[About this exercise] Set down, word for word, the part of the Bob DeMoss text that starts at the words "Head coaching record" and ends after "at Purdue University.".

[Document section]
────────────────────────────────────────

Personal information
- Born: January 27, 1927 Dayton, Kentucky, U.S.
- Died: July 23, 2017 (aged 90) West Lafayette, Indiana, U.S.
- Listed height: 6 ft 2 in (1.88 m)
- Listed weight: 175 lb (79 kg)

Career information
- High school: Dayton (KY)
- College: Purdue (1945–1948)
- NFL draft: 1950: 22nd round, 280th overall pick

Career history

Playing
- New York Bulldogs (1949);

Coaching
- Purdue (1950–1969) Assistant; Purdue (1970–1972) Head coach;

Awards and highlights
- Second-team All-Big Ten (1945);

Career NFL statistics
- Passing attempts: 18
- Passing completions: 6
- Completion percentage: 33.3%
- TD–INT: 0–2
- Passing yards: 60
- Passer rating: 4.2
- Stats at Pro Football Reference

Head coaching record
- Regular season: 13–18–0 (.419)

= Bob DeMoss =

American football player, coach, and administrator (1927–2017)

Robert Alonzo DeMoss (January 27, 1927 – July 23, 2017) was an American professional football player, coach, and college athletics administrator. He served as the head football coach at Purdue University from 1970 to 1972, compiling a career college football record of 13–18.

==Early life==
DeMoss was born on January 27, 1927, in Dayton, Kentucky. He earned a bachelor's degree in forestry during his college years at Purdue University.

==Career==

===Football playing===
DeMoss played football as a quarterback at Purdue from 1945 to 1948. He helped the Boilermakers win their first four games and move into the national rankings at No. 9. The next week, he led the Boilermakers into Ohio Stadium, where they routed the #4 team in the country, 35–13 He was then selected in the second round of the 1949 NFL draft by the New York Bulldogs, for whom he played in 1949. DeMoss was selected again in the 22nd round of the 1950 NFL draft by the New York Giants, but retired from playing to become an assistant football coach at Purdue.

────────────────────────────────────────

[Record extracts]

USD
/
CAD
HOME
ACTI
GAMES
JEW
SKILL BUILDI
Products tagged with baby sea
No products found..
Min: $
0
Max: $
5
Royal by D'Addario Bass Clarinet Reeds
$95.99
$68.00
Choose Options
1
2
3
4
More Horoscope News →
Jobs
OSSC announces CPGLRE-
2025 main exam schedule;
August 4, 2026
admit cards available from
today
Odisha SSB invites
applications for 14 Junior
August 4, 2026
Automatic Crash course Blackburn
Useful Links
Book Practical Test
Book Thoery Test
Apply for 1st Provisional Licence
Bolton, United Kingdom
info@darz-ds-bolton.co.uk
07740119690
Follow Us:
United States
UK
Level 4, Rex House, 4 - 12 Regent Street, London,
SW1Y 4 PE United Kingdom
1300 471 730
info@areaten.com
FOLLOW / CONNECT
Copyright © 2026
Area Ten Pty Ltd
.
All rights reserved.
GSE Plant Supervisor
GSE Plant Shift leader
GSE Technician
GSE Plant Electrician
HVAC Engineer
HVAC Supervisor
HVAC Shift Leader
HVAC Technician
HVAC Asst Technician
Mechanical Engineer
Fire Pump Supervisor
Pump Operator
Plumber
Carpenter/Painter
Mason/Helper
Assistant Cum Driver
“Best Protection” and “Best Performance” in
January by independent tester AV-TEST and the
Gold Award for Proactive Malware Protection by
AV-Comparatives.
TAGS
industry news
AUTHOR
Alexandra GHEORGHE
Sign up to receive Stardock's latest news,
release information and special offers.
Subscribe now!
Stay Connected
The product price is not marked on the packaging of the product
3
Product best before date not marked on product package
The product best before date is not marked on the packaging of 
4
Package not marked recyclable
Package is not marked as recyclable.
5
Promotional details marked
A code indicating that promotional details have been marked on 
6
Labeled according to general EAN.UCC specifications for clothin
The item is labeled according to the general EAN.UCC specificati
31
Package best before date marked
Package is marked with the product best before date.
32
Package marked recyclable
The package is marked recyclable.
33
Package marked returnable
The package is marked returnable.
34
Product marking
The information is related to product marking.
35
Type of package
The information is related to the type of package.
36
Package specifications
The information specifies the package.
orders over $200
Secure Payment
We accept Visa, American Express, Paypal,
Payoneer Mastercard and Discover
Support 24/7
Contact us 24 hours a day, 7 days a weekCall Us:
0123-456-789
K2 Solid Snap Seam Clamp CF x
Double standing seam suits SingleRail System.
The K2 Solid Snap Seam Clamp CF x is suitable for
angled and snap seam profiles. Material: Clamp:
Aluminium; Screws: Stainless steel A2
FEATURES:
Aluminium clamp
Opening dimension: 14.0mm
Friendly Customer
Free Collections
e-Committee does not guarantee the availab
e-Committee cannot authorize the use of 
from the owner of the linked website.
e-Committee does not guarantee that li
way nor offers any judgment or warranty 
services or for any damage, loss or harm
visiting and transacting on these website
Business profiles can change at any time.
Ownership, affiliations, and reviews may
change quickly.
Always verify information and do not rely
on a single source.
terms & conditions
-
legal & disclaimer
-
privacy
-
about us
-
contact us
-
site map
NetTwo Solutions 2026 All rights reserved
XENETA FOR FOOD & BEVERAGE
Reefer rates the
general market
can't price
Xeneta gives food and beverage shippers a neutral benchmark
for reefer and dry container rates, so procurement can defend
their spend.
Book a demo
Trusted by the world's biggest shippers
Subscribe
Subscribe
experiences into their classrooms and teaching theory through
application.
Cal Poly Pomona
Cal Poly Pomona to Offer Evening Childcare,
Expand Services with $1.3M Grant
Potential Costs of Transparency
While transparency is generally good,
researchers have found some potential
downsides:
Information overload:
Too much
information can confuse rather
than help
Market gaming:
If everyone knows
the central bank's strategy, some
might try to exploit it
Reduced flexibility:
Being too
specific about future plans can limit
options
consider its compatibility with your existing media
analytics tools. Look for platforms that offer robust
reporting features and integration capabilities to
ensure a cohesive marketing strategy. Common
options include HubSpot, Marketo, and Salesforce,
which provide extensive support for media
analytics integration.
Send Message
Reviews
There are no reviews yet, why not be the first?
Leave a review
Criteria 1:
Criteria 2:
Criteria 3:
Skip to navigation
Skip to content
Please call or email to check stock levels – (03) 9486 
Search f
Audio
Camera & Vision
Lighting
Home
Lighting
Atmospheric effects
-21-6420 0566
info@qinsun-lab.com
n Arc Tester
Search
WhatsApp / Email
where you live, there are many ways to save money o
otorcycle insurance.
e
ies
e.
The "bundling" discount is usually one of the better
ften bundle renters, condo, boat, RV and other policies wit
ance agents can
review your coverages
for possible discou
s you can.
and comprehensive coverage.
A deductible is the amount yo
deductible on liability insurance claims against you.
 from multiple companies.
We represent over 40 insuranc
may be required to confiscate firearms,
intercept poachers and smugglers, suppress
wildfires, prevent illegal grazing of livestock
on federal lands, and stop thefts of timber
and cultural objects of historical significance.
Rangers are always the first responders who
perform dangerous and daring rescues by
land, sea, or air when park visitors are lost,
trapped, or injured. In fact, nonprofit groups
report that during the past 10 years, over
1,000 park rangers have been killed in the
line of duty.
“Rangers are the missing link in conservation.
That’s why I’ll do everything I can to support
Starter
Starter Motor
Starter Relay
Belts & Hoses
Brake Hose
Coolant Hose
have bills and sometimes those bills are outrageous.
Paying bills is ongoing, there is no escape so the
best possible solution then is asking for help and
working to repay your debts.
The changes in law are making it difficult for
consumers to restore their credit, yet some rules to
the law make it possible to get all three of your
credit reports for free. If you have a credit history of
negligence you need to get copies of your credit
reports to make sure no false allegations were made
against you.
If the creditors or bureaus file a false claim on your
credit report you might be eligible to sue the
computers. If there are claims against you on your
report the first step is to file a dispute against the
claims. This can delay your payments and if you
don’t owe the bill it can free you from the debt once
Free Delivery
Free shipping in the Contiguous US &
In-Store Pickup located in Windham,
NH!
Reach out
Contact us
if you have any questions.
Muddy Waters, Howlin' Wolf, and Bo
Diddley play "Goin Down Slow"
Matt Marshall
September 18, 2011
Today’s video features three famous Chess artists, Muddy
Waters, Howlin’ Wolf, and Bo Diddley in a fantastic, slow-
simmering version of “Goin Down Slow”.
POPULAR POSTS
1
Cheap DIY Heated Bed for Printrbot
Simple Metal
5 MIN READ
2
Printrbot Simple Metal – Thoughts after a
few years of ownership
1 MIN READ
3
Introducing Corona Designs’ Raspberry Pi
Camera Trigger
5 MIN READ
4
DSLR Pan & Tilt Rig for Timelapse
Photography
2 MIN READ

────────────────────────────────────────

[Response box]
Head coaching record
- Regular season: 13–18–0 (.419)

= Bob DeMoss =

American football player, coach, and administrator (1927–2017)

Robert Alonzo DeMoss (January 27, 1927 – July 23, 2017) was an American professional football player, coach, and college athletics administrator. He served as the head football coach at Purdue University from 1970 to 1972, compiling a career college football record of 13–18.

==Early life==
DeMoss was born on January 27, 1927, in Dayton, Kentucky. He earned a bachelor's degree in forestry during his college years at Purdue University.